Eight years old. The team member responsible for transportation had bought it cheap, using cash and an alias, from a man who’d advertised in the Baltimore want ads. No one could trace it here.
He obeyed the speed limit, calm, allowing no satisfaction, even though he’d achieved what his father had asked.
8
EXPLOSION KILLS SIX
COSTIGAN, VA. (AP)—An unexplained explosion Thursday evening destroyed the secluded mansion of Andrew Sage, controversial oil magnate and energy adviser to the president. The powerful blast killed Sage and five unidentified guests who, highly placed sources speculate, were representatives from various large American corporations, members of the Paradigm Foundation, which Sage had recently founded.
“Mr. Sage’s family is too distraught to talk about it,” an FBI official announced at a press conference. “As much as we can determine, Mr. Sage had convened a kind of industrial summit meeting i
n an attempt to solve the nation’s economic crisis. The president, of course, is deeply shocked. He lost not only a trusted adviser but a cherished friend.”

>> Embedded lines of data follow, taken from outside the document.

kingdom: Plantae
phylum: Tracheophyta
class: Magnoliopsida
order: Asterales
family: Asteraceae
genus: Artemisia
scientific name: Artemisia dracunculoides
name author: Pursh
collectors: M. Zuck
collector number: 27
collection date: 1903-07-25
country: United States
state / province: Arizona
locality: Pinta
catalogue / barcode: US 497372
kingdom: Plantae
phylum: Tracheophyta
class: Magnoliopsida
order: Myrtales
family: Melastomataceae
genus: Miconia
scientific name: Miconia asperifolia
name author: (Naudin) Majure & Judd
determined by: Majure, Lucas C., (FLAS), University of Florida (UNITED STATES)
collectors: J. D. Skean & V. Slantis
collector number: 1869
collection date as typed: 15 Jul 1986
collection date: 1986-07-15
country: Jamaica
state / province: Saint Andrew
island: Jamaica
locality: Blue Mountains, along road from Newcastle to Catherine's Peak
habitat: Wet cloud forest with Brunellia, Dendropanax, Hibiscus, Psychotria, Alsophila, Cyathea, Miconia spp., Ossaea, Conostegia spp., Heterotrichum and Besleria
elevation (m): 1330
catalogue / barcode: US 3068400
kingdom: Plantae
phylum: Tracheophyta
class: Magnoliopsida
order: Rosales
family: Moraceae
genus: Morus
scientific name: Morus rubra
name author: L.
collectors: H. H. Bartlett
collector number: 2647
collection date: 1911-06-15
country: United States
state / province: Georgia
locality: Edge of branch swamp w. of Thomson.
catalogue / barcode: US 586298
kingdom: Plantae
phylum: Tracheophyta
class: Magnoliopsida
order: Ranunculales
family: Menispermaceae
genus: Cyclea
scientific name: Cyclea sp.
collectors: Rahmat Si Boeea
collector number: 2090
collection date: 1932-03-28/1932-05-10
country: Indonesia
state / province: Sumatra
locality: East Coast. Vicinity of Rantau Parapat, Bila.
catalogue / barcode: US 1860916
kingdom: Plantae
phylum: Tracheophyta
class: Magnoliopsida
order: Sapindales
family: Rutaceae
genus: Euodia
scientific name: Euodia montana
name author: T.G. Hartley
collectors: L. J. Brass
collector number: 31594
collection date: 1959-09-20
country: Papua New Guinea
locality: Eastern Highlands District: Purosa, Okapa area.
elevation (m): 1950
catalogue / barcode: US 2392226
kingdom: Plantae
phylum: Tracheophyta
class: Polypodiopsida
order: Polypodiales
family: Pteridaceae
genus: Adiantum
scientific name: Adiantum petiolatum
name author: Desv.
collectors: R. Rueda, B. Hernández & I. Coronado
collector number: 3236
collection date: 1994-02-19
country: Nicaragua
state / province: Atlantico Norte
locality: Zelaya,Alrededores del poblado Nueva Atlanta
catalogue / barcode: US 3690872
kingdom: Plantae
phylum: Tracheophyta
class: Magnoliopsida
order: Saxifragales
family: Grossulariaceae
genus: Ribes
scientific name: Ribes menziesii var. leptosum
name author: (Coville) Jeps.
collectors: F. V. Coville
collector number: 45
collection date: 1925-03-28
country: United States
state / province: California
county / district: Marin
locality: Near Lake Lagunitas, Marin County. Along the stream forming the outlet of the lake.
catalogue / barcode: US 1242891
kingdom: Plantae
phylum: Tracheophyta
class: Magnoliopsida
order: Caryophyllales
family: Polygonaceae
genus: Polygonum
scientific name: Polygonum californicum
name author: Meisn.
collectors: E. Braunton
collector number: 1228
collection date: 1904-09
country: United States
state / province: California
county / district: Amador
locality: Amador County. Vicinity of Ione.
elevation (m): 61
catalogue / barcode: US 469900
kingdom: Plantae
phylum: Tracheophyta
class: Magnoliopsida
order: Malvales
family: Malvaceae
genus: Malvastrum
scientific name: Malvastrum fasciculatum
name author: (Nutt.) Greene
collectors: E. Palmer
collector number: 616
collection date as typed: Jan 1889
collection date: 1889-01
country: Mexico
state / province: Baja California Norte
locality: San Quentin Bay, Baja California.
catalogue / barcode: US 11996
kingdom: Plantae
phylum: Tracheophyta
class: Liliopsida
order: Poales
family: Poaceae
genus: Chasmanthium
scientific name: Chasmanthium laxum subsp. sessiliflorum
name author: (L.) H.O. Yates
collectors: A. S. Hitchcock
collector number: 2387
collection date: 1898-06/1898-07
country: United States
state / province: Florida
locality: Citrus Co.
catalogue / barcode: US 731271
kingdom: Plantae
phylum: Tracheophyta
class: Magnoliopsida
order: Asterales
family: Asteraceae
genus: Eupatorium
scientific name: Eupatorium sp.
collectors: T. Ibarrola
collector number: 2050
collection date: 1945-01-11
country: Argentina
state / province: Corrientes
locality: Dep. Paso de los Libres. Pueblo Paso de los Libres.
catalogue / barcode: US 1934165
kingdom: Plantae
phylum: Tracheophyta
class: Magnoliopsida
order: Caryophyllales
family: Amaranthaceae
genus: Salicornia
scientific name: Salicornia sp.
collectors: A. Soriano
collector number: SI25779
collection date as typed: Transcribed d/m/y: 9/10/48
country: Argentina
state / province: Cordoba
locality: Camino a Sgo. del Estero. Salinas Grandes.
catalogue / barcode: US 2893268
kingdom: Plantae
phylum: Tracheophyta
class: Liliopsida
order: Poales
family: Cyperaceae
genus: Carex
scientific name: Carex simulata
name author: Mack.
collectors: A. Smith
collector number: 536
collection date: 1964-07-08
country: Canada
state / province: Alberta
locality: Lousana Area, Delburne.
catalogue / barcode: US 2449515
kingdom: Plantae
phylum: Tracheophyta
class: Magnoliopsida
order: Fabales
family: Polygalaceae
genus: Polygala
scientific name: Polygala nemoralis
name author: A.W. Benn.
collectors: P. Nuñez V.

Sage’s family was not present on his country estate at the time of the explosion. Several members of his security staff were injured by flying rubble. Investigators continue to search the wreckage for a clue to the cause of the blast.
9
Saul reread the front-page story, folded the newspaper, and leaned back in his chair. A cocktail waitress, breasts and hips bulging from her costume, passed his table. He glanced from the piano player in the lounge, across the noisy casino, toward the blackjack tables, watching a pit boss study the crowd.
He felt uneasy. Frowning, he tried to understand why. The job had gone smoothly. His getaway had been uneventful. After leaving the car at a Washington shopping mall, he’d taken a bus to Atlantic City. He’d made sure no one followed him.
Then why was he worried? As slot machines rang, he continued frowning.
Eliot had insisted on explosives. But Saul knew the job could easily have been done in a less dramatic way. Prior to the meeting, the six men could have died from apparent natural causes at different times in widely separate parts of the country: heart attack, stroke, suicide, traffic accident, a variety of other ways. The inner circle would have noticed the pattern, understanding what it meant, but there’d have been no publicity. Saul had to conclude, then, that publicity was the reason for the job. But why? Saul’s instincts nagged him. Publicity violated the logic of his training. Eliot had always insisted on subtlety. Then why now had Eliot suddenly changed?